A certa altura, alguém se indignava porque o nosso Fernando Pessoa, o grande criador dos heterónimos, o poeta dos poetas (etc.), não ganhou o Nobel. Nesse caso, nem as casas de apostas, se existissem então, se lembrariam de ideia tão absurda. É que, para ganhar o Nobel, convinha ter publicado em vida mais do que um livro - e convinha ter sido traduzido.
Nenhum prémio é o toque etéreo de Deus sobre um talento puro que se eleva entre os mortais. Tomando-os como tal, uns poucos estariam à altura de tamanha luz, todos os restantes a falhariam. Talvez um prémio seja isto e apenas: um conjunto de leitores, de preferência óptimos, que pretende agradecer a obra de um escritor que admiram. Não acho pouco, também não acho muito - e bem sei que todos os leitores, até os óptimos, têm as suas idiossincrasias, embirrações, preferências políticas, temperamentos e influências.
E sei outra coisa: em muitas atribuições, descubro com alegria, aliás, com enorme apetite intelectual, o quanto ignoro. Ou seja, o quanto posso deixar de ignorar. Assisto em directo, ouço o nome tantas vezes acabado de descobrir e corro a uma livraria. No meu entusiasmo infantil, julgo ir a caminho dos voos em asas de ganso como os de Selma Lagerlöf, grandes e tristes migrações como as dos okies de Steinbeck, a secura masculina de Hemingway, uma certa repetição melancólica e aborrecida de Modiano, o vórtice intenso de Faulkner, as catástrofes quotidianas de Alice Munro ou a exuberância de García Márquez.

• • •

◆ Detalhes da tarefa
Dê seguimento ao texto sobre o Prémio Nobel e os seus laureados, redigindo o trecho que vem logo após a última frase do excerto.

(Entradas armazenadas)
• • •

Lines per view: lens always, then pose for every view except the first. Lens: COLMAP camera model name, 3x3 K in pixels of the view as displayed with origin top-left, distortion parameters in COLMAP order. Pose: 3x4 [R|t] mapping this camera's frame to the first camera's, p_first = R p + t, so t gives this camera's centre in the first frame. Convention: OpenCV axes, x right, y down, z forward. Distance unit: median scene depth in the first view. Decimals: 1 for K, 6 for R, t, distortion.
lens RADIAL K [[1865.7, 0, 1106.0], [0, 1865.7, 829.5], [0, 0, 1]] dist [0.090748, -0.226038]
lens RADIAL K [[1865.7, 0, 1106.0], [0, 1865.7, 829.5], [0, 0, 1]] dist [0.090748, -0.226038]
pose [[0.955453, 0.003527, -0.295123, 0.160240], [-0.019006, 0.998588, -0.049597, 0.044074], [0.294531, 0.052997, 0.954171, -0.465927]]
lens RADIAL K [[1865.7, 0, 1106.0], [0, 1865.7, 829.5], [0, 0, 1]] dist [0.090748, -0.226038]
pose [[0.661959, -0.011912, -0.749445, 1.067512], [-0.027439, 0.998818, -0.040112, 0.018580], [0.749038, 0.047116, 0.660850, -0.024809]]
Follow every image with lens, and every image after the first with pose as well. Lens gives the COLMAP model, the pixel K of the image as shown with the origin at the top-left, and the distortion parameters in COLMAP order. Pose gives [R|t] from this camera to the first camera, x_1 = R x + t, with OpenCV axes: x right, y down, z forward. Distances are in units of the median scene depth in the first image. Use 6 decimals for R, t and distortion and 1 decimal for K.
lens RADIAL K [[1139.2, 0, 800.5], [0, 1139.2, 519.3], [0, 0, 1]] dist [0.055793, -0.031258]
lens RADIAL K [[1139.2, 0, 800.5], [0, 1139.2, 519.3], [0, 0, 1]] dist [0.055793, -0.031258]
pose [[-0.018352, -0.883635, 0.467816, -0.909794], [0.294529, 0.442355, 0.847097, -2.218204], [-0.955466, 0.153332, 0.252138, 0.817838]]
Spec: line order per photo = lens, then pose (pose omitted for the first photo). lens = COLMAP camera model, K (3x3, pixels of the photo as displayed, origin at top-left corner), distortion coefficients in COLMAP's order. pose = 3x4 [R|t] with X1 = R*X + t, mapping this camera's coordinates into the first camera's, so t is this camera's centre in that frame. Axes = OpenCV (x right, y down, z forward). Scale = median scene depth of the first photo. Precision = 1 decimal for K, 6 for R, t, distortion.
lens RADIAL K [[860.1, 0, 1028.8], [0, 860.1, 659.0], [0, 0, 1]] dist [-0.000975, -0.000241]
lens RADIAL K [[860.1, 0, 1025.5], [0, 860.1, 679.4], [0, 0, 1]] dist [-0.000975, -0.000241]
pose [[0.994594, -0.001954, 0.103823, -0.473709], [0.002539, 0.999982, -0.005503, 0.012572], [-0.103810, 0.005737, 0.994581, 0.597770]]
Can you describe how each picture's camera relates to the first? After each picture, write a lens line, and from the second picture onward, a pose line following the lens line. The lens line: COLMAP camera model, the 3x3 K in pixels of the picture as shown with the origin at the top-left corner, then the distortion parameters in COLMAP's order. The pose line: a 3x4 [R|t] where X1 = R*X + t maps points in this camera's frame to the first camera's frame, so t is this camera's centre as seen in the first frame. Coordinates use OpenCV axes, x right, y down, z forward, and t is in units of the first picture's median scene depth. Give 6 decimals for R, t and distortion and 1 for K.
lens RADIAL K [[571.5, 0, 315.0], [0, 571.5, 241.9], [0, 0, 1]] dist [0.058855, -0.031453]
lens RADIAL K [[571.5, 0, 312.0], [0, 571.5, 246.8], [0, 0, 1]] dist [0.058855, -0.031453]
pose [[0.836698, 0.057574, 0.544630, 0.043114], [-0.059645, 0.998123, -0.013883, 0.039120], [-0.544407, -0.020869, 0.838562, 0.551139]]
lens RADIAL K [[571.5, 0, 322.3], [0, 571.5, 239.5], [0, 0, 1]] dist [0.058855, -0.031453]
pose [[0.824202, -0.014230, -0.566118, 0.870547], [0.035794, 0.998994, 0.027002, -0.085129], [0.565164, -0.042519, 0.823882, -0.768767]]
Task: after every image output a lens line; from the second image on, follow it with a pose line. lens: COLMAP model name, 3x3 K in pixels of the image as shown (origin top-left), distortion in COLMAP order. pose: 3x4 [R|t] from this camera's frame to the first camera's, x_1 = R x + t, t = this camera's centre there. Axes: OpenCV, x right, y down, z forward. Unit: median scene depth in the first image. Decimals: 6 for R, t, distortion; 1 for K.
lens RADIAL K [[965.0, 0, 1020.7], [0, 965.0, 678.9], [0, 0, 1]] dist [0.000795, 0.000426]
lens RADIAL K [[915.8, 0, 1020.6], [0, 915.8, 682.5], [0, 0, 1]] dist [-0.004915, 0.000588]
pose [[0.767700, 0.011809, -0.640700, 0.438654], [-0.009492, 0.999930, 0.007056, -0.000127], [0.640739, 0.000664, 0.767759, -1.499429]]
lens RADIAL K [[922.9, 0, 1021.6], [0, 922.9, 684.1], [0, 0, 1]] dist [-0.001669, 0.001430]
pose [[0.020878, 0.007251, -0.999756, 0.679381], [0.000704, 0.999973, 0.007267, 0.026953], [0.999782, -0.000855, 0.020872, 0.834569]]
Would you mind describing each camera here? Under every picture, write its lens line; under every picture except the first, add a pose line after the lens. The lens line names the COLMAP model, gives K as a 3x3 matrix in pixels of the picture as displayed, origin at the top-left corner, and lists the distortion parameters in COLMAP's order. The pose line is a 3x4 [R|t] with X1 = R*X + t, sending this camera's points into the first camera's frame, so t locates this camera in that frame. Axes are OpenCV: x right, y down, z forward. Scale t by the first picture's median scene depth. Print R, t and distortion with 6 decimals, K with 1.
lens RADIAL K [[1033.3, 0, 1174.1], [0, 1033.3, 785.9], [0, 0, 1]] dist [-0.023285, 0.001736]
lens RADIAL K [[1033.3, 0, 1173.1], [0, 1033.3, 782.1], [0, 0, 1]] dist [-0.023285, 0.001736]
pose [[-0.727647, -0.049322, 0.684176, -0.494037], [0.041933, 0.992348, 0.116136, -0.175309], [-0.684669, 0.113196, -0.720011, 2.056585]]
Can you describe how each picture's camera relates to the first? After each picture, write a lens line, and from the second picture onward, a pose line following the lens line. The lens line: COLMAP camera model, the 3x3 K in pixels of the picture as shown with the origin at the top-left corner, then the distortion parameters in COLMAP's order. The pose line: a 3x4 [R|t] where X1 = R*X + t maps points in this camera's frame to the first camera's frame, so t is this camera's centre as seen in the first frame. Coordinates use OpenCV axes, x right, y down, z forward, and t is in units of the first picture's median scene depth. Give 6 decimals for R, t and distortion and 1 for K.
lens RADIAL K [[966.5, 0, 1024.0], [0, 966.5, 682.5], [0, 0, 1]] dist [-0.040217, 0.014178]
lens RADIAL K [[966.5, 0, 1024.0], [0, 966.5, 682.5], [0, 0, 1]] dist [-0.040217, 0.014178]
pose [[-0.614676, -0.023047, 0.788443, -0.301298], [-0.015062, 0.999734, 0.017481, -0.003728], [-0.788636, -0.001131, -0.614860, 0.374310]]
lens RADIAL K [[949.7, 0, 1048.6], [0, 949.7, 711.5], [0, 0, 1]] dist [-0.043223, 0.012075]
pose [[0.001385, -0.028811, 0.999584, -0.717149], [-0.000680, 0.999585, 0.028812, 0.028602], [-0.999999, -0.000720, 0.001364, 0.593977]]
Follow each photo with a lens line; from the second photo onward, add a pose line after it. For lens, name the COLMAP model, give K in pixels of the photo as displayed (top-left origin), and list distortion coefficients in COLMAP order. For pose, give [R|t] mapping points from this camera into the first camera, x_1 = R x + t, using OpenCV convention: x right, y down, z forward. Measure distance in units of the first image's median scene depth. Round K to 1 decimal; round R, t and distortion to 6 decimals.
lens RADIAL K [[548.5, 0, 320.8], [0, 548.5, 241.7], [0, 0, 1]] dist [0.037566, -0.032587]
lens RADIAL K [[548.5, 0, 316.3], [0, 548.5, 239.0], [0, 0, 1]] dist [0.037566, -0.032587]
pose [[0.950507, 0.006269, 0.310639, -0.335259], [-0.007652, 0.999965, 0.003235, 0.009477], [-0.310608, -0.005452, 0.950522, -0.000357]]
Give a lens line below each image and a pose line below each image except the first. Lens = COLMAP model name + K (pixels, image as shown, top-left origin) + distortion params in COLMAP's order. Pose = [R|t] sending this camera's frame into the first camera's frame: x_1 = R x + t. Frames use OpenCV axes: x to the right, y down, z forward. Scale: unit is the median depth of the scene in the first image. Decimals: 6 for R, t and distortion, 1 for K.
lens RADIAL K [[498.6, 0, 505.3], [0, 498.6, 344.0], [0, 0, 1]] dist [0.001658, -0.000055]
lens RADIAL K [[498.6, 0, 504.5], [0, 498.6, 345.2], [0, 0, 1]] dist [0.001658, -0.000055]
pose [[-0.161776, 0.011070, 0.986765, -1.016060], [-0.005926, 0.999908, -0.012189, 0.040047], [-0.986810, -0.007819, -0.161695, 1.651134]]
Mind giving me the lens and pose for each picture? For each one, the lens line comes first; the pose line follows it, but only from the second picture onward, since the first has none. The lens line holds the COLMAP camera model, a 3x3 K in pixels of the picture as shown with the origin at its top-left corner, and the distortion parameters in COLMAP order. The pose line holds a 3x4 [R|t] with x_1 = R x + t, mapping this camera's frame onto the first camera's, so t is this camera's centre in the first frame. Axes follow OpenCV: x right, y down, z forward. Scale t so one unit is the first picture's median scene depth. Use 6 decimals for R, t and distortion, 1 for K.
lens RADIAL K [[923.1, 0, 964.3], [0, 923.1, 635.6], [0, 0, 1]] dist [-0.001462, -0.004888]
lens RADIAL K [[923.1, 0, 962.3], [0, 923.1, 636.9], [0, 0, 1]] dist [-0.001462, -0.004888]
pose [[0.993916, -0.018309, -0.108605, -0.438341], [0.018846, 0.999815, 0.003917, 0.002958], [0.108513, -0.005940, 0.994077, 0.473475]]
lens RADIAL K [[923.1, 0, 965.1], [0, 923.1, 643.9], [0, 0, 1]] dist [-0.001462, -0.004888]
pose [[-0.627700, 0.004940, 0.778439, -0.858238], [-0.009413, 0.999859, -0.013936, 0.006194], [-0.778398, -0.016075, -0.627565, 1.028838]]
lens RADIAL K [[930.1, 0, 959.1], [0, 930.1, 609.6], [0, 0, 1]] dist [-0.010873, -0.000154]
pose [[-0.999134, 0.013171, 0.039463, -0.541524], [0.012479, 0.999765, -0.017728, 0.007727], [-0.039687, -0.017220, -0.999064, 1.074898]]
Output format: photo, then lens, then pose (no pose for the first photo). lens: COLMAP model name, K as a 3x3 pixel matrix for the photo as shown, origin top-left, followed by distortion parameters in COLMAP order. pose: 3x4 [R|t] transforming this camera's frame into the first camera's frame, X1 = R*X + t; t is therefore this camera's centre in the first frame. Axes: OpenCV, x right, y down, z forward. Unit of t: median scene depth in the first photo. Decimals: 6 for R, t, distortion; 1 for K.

• • •

◆ Resposta esperada
Certa ocasião, achando que não houvera tempo para eu chegar à livraria, já que a notícia mal começara a circular, um livreiro olhou-me com alívio. "Ah, vai comprar esse?" Eu pretendia responder-lhe com entusiasmo, sim, o escritor acaba de..., quando o livreiro, um pouco agastado - como se alguém lhe tivesse roubado um tesouro que só era bom por ser segredo -, respondeu-me, suspirando: "Sabe, ganhou agora mesmo o Nobel..."
Calei-me e, meio envergonhado, saí da livraria com o livro debaixo do braço. É que roubar um tesouro desconhecido é um feito de camaradagem. Mas roubar um tesouro que toda a gente conhece é puro descaramento.